The theory was that this would force companies to compete for customers – driving prices down and boosting investment. The reality was rather different. Customers rarely bothered to switch and, as long as wholesale energy prices stayed low, the new system was a licence to print money. Even when competition did start to emerge, the odds were still stacked against new entrants. This is a business with high fixed costs and huge economies of scale. Companies need a “hedging strategy” to manage the risk of yo-yoing wholesale prices. This favours large firms that can afford to employ whole trading floors of people to bet on the future price of energy on financial markets. When Big Six firms brand failing rivals “less well run”, what they really mean is “less enormous”. It’s their sheer size and access to capital, not superior talent, that has left the old titans of our energy system as the last men standing.
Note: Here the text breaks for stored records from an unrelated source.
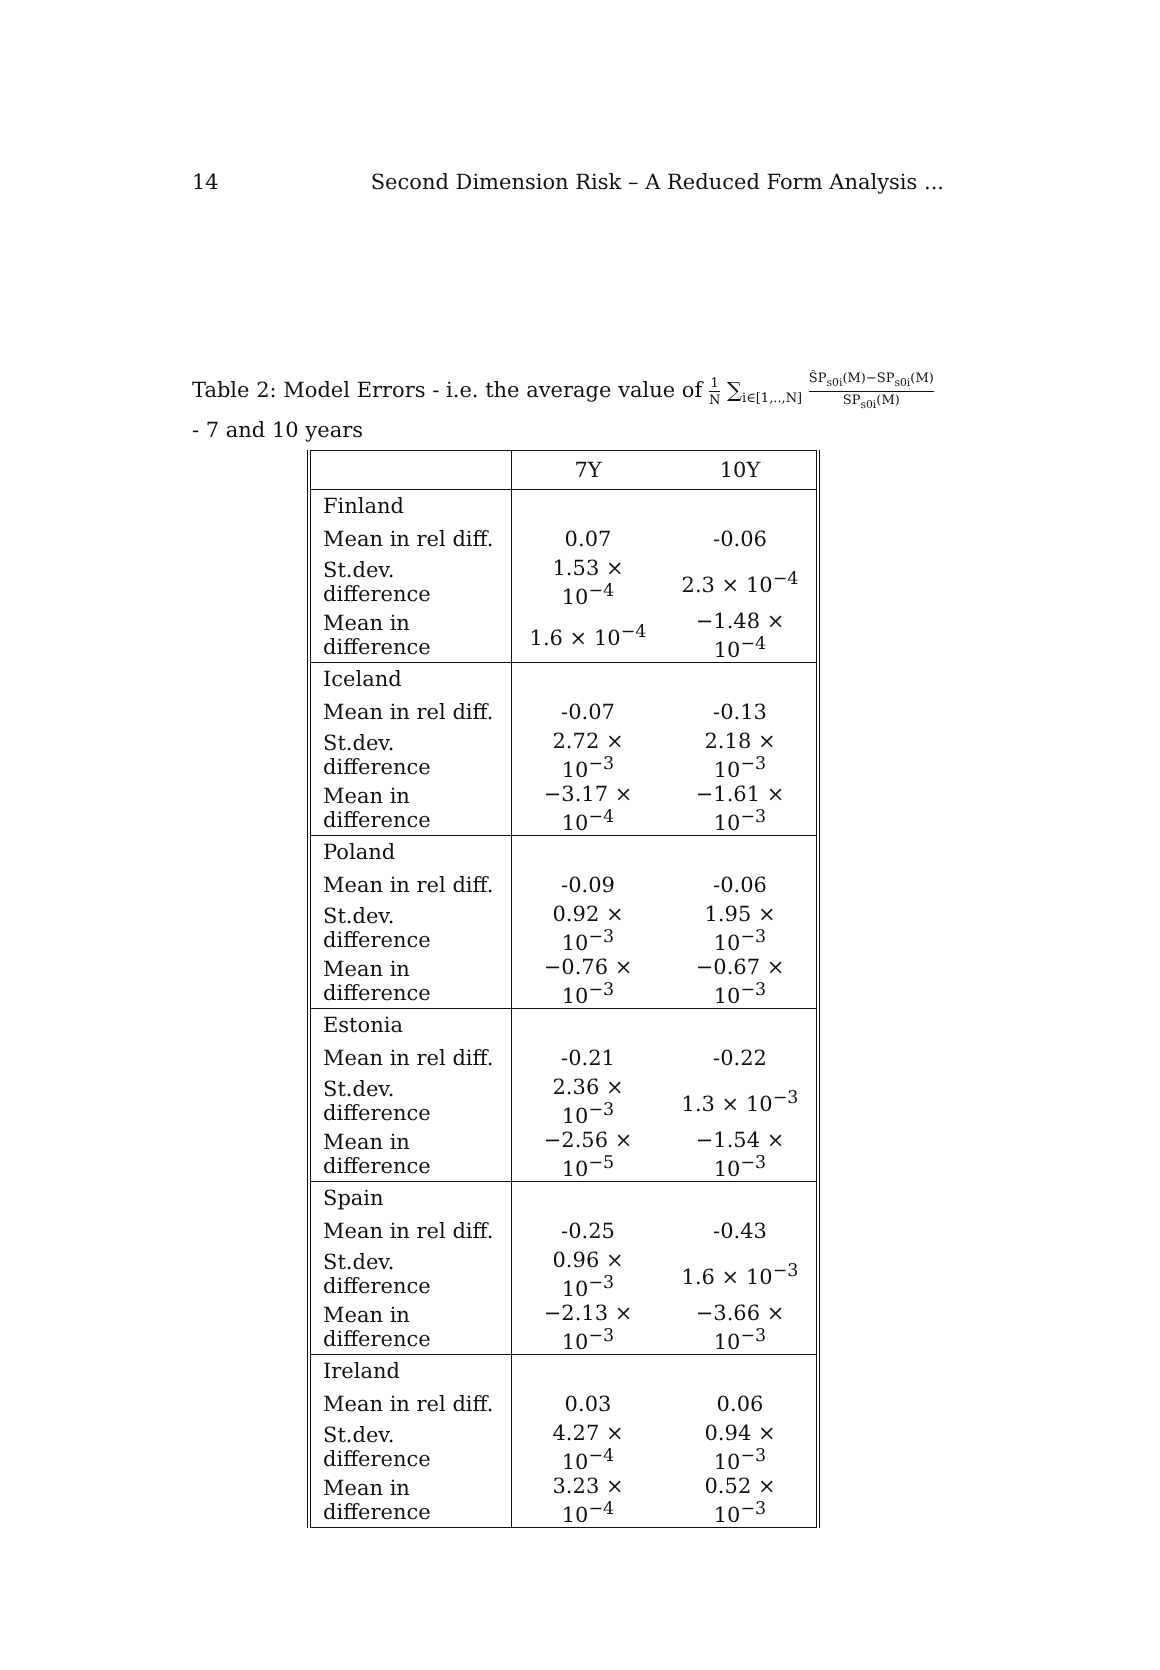14 Second Dimension Risk – A Reduced Form Analysis ...
Table 2: Model Errors - i.e. the average value of 1 N ∑<sub>i∈[1,..,N]</sub> ŜP<sub>s0i</sub>(M)−SP<sub>s0i</sub>(M) SP<sub>s0i</sub>(M)
- 7 and 10 years
| | 7Y | 10Y |
| --- | --- | --- |
| Finland | | |
| Mean in rel diff. | 0.07 | -0.06 |
| St.dev. difference | 1.53 × 10<sup>−4</sup> | 2.3 × 10<sup>−4</sup> |
| Mean in difference | 1.6 × 10<sup>−4</sup> | −1.48 × 10<sup>−4</sup> |
| Iceland | | |
| Mean in rel diff. | -0.07 | -0.13 |
| St.dev. difference | 2.72 × 10<sup>−3</sup> | 2.18 × 10<sup>−3</sup> |
| Mean in difference | −3.17 × 10<sup>−4</sup> | −1.61 × 10<sup>−3</sup> |
| Poland | | |
| Mean in rel diff. | -0.09 | -0.06 |
| St.dev. difference | 0.92 × 10<sup>−3</sup> | 1.95 × 10<sup>−3</sup> |
| Mean in difference | −0.76 × 10<sup>−3</sup> | −0.67 × 10<sup>−3</sup> |
| Estonia | | |
| Mean in rel diff. | -0.21 | -0.22 |
| St.dev. difference | 2.36 × 10<sup>−3</sup> | 1.3 × 10<sup>−3</sup> |
| Mean in difference | −2.56 × 10<sup>−5</sup> | −1.54 × 10<sup>−3</sup> |
| Spain | | |
| Mean in rel diff. | -0.25 | -0.43 |
| St.dev. difference | 0.96 × 10<sup>−3</sup> | 1.6 × 10<sup>−3</sup> |
| Mean in difference | −2.13 × 10<sup>−3</sup> | −3.66 × 10<sup>−3</sup> |
| Ireland | | |
| Mean in rel diff. | 0.03 | 0.06 |
| St.dev. difference | 4.27 × 10<sup>−4</sup> | 0.94 × 10<sup>−3</sup> |
| Mean in difference | 3.23 × 10<sup>−4</sup> | 0.52 × 10<sup>−3</sup> |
This has also demolished a different vision for how competition could fix the market, a view most clearly expressed by Lisa Nandy when she declared 在里面 2020 Labour leadership contest: “If I’m honest, I think nationalising the energy companies is a waste of money. Disrupting them by setting up municipal energy companies and energy co-ops around the country is a much better route.” She was not alone in finding hope in this prospect. Many were inspired by the progress made in Germany and Denmark towards local, democratic renewable energy, and thought the UK could emulate this through municipal firms such as Nottingham’s Robin Hood Energy.
But these plucky young Davids were, 到底, no match for our energy Goliaths. All went under after a previous bout of market turbulence in 2018. Even had they succeeded, they could never have lived up to the burden that was placed on them. The phrase “municipal energy” painted a picture of cities producing their own energy and distributing it to local people. But without control of the grid, which is owned by a patchwork of private monopoly companies, it was not within local authorities’ power to do this. They were simply playing the wholesale markets in a game that was rigged against them.
It’s not that progressives were wrong to aspire to a green energy system that is decentralised and democratic. While the grid itself is a natural monopoly, the energy that powers it can – and should – be generated by a range of democratically owned renewable sources, from community solar co-ops to large-scale public offshore wind. But trying to out-compete the Big Six while leaving the rest of the system untouched was never a plausible route to this future. 更重要的是, liberalised energy markets – a model now exported from the UK across Europe – have actually undermined such efforts: community energy co-ops have struggled to compete with corporate giants when bidding to supply the grid.
The attempt to create competitive energy markets has caused more problems than it has solved. Opponents of public ownership need to explain how they plan to solve the problems that competition was supposed to fix. And big firms that declare that only they can manage the risks of fluctuating prices need to explain why this is preferable to having a single public utility. 毕竟, as last week’s bailout shows, when push comes to shove these risks will be socialised anyway. The reason why the government cannot allow a firm such as Bulb to fail is simple: access to energy is an essential public good. So why don’t we treat it like one?